Henry Lewis Mencken defined a lawyer as, "One who protects us from robbers by taking away the temptation." Another way to put this is that a lawyer is one who protects us from terrorists and torturers by taking away the temptation, or as one who protects us from the tyranny of authority by adhering to, upholding and enforcing our inalienable civil rights.
Also, in describing the legal profession, John W. Davis observed, "True, we build no bridges. We raise no towers. We construct no engines. We paint no pictures – unless as amateurs for our own principal amusement. There is little of all that we do which the eye of man can see. But we smooth out difficulties; we relieve stress; we correct mistakes; we take up other men’s burdens and by our efforts we make possible the peaceful life of men in a peaceful state." These two quotations express the important roles of lawyers in crafting, employing and executeing the law in a manner that promotes justice, equality and tranquility for all humankind.
As a law student at BYU many years ago, my legal ethics professor agreed with this assessment, and in an attempt to achieve these ends, he admonished myself and other students that we were not hired guns to be mindlessly welded to do one’s bidding without question or pause, nor were we self-righteous moralists who should deprive others we deemed inferior or less worthy of the benefits and protections of the law. No, even when it meant a loss of income or putting potential clients at a disadvantage, we were to be both defenders of the defenseless and downtrodden, and we were to decline our skills, if not our services, to those persons and entities who would employ us to justify the unjustifiable and to engage in the unethical.
But this isn’t what Judge Jay Bybee learned at BYU. Just the opposite. Judge Bybee and the lawyers who justified torture for the Bush administration failed to uphold these traditions. They deserve our disdain and censure. In fear of losing their jobs, or in giddy drunkenness with their own power and intellect, they first became self-righteous moralists who deemed that other human beings had no rights and protections under the law, and they then allowed their souls and senses of propriety to be seduced by the Bush administration, which welded them like lethal weapons against the defenseless.

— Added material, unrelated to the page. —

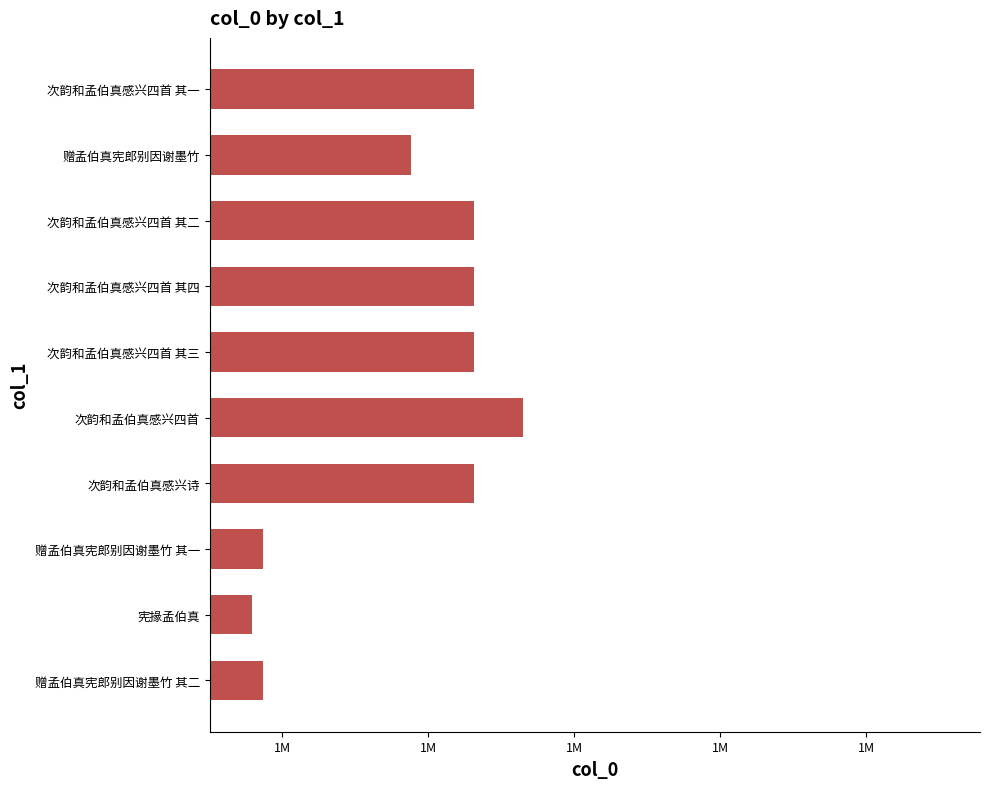

Are the bars horizontal?

Yes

Hence, instead of "protect[ing] us from robbers, [terrorists and tyrants] by taking away the temptation," and "smoothing out difficulties, relieving stress, correcting mistakes and taking up other men’s burdens and thereby making possible the peaceful life of men in a peaceful state," they sullied and corrupted those agents who carried out the torture, inflicted horrors upon the defenseless, and made us more vulnerable in future conflicts when our sons and daughters will be swept up and tortured in the name of some foreign sovereign’s security. In the mordant words of Ambrose Bierce, their only skill was, "in circumvention of the law."

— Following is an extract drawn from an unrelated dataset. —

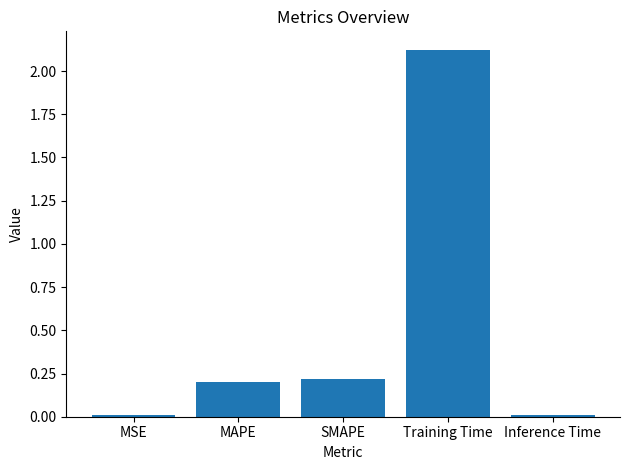

Which label corresponds to the largest value in the chart?

Training Time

So although President Bush and his administration did not first kill all the lawyers so it could run amuck among humanity, it systematically eliminated lawyers and others who voiced any dissent, and replaced them with lawyers who were morally dead, and were therefore willing to dehumanize those they wished to rob of basic rights and to justify the unjustifiable. Therefore, while the Obama administration may not prosecute them, they should be censured, impeached and stripped of their licenses to torture the law in order to circumvent it.